Top of DATA PROVIDED
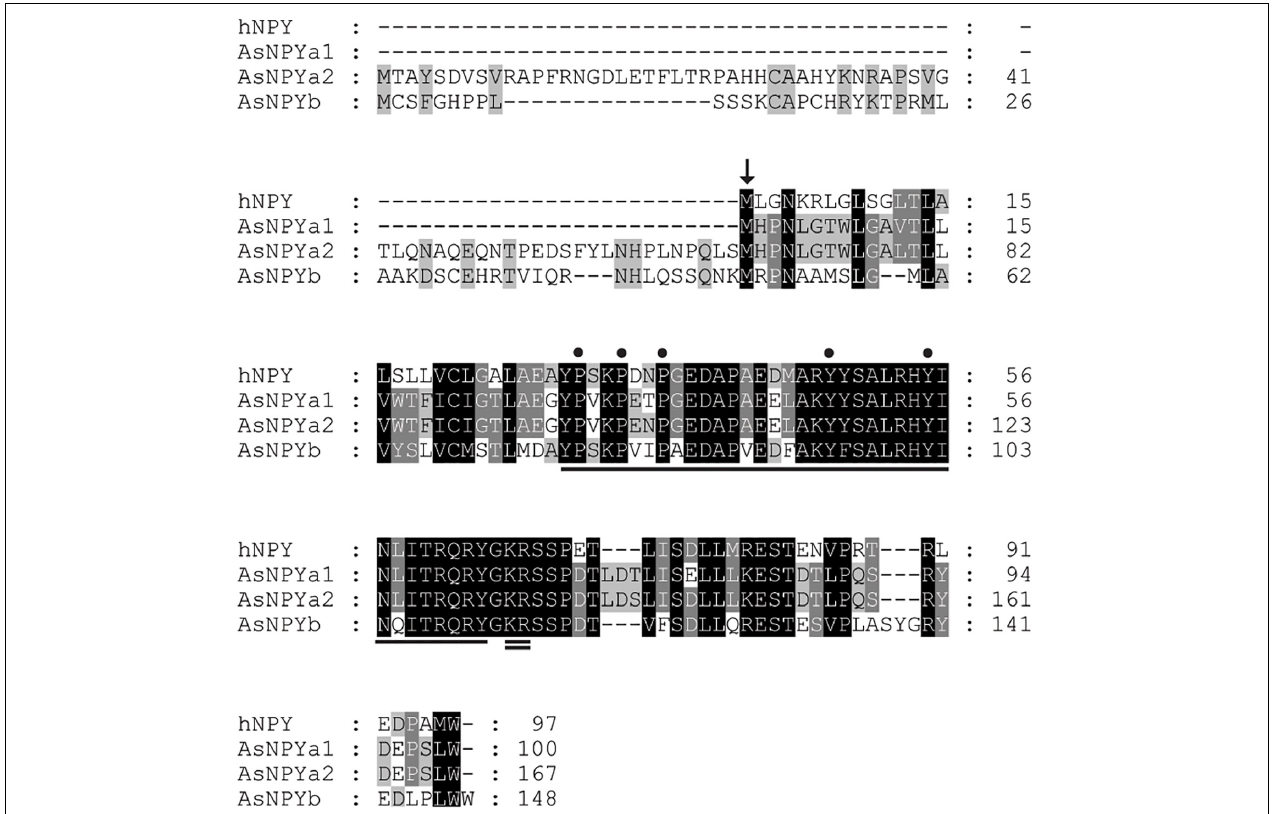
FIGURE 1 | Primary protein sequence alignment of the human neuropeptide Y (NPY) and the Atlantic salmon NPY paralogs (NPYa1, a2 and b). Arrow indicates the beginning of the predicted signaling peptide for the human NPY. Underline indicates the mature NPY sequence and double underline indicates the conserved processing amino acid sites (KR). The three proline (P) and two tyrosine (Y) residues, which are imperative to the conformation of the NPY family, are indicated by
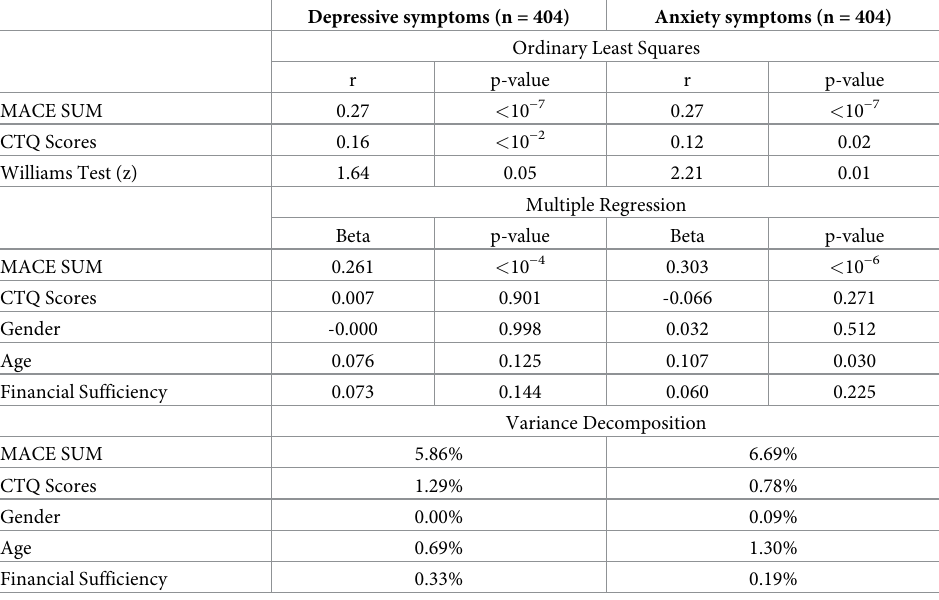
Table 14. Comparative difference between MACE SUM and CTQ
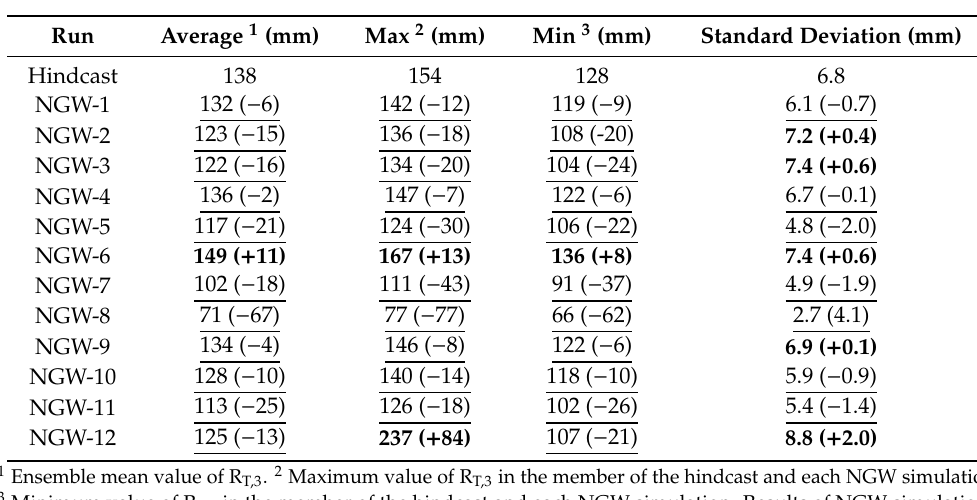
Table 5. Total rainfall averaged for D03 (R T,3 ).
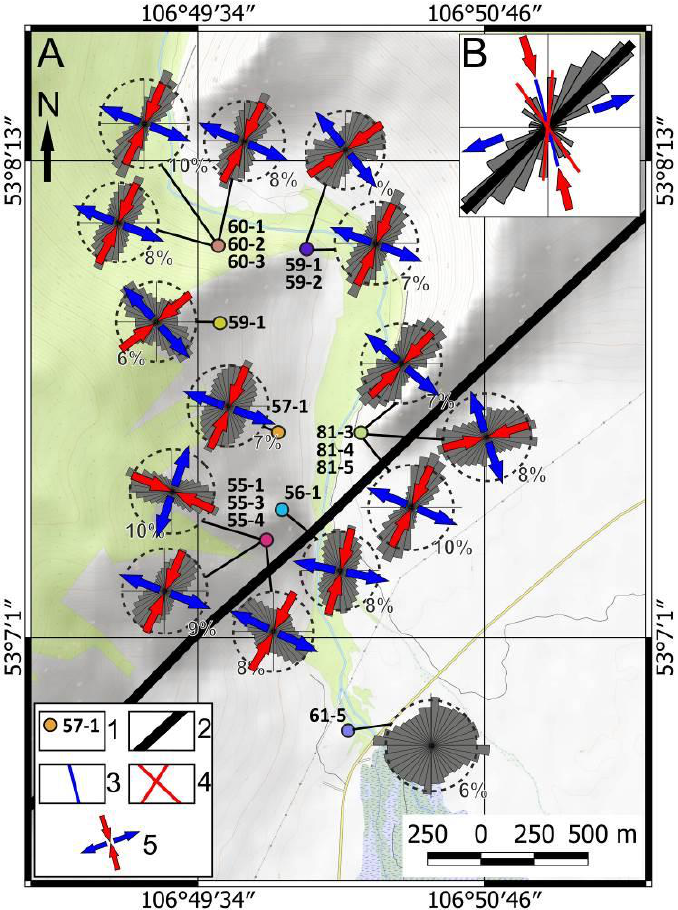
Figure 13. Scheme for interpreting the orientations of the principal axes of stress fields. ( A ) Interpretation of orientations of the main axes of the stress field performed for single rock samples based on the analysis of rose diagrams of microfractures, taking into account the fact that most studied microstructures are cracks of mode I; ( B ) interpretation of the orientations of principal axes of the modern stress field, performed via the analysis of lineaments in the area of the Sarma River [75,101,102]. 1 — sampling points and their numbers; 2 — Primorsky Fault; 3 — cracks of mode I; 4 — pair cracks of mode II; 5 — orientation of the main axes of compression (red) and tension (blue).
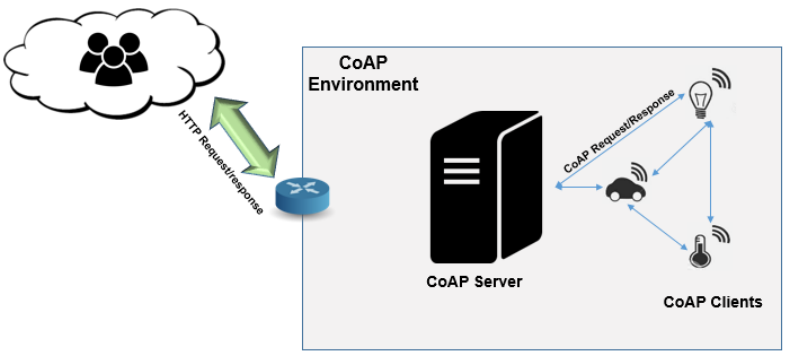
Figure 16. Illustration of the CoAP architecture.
Bottom of DATA PROVIDED
Top of DATA PROVIDED
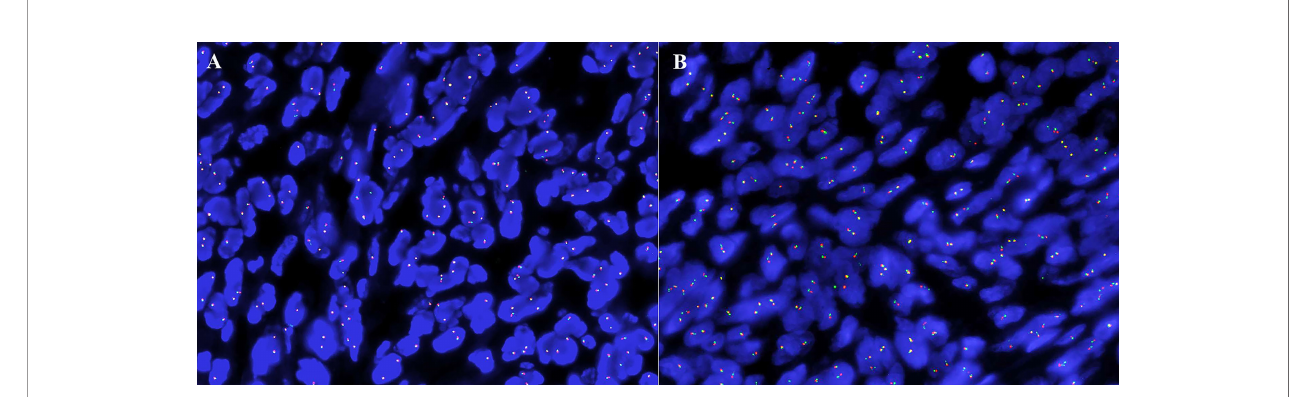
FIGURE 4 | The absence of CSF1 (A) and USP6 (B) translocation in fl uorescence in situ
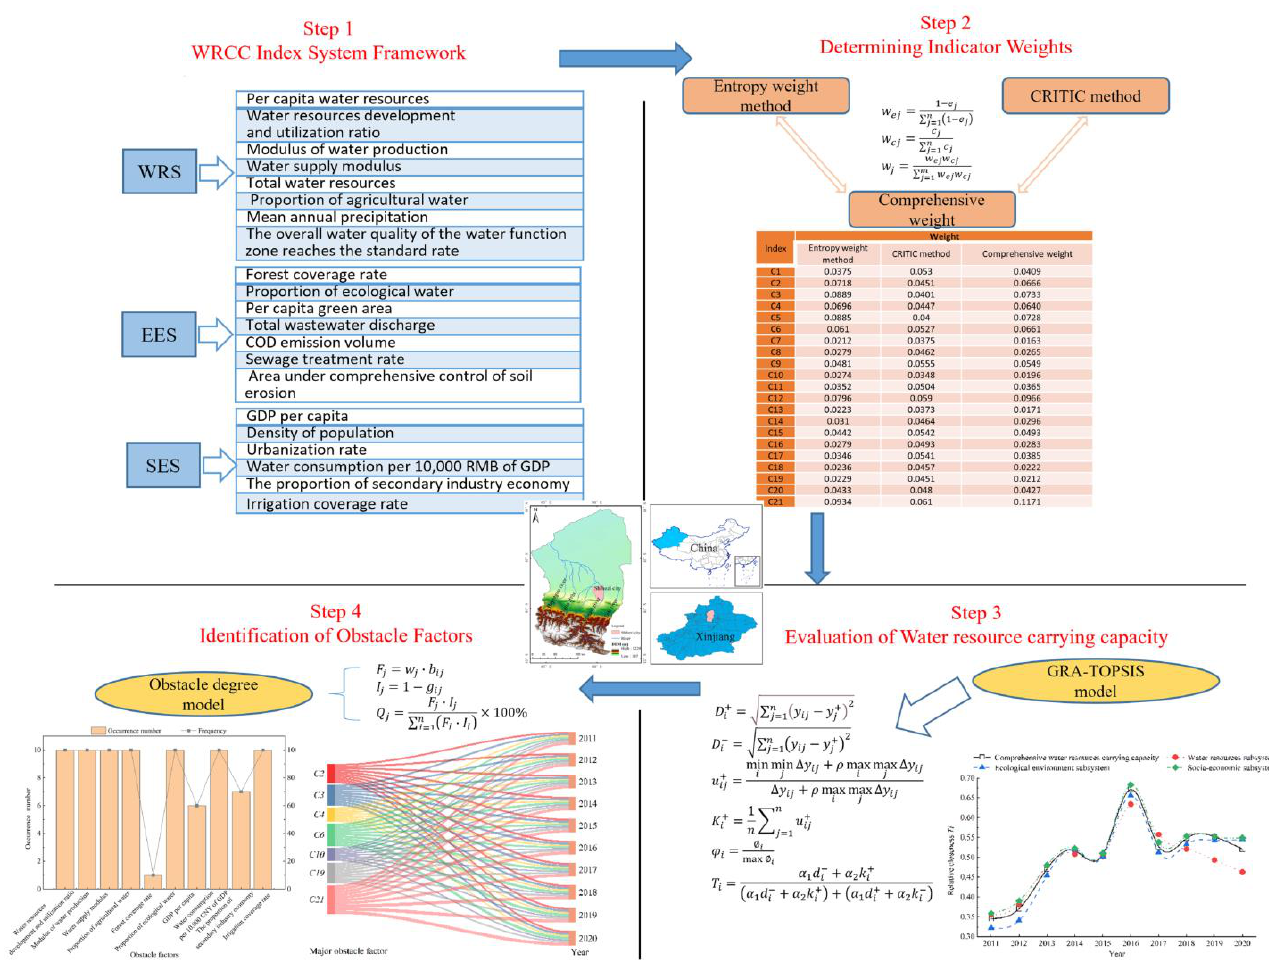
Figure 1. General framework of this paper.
Bottom of DATA PROVIDED
→ PROBLEM TO WORK ON:
Output exactly the lines of the listing above that start with the one holding "FIGURE 1 | Primary" and go on through the one holding "Figure 16. Illustration"; leave the pictures out.

→ WORKED SOLUTION:
FIGURE 1 | Primary protein sequence alignment of the human neuropeptide Y (NPY) and the Atlantic salmon NPY paralogs (NPYa1, a2 and b). Arrow indicates the beginning of the predicted signaling peptide for the human NPY. Underline indicates the mature NPY sequence and double underline indicates the conserved processing amino acid sites (KR). The three proline (P) and two tyrosine (Y) residues, which are imperative to the conformation of the NPY family, are indicated by
Table 14. Comparative difference between MACE SUM and CTQ
Table 5. Total rainfall averaged for D03 (R T,3 ).
Figure 13. Scheme for interpreting the orientations of the principal axes of stress fields. ( A ) Interpretation of orientations of the main axes of the stress field performed for single rock samples based on the analysis of rose diagrams of microfractures, taking into account the fact that most studied microstructures are cracks of mode I; ( B ) interpretation of the orientations of principal axes of the modern stress field, performed via the analysis of lineaments in the area of the Sarma River [75,101,102]. 1 — sampling points and their numbers; 2 — Primorsky Fault; 3 — cracks of mode I; 4 — pair cracks of mode II; 5 — orientation of the main axes of compression (red) and tension (blue).
Figure 16. Illustration of the CoAP architecture.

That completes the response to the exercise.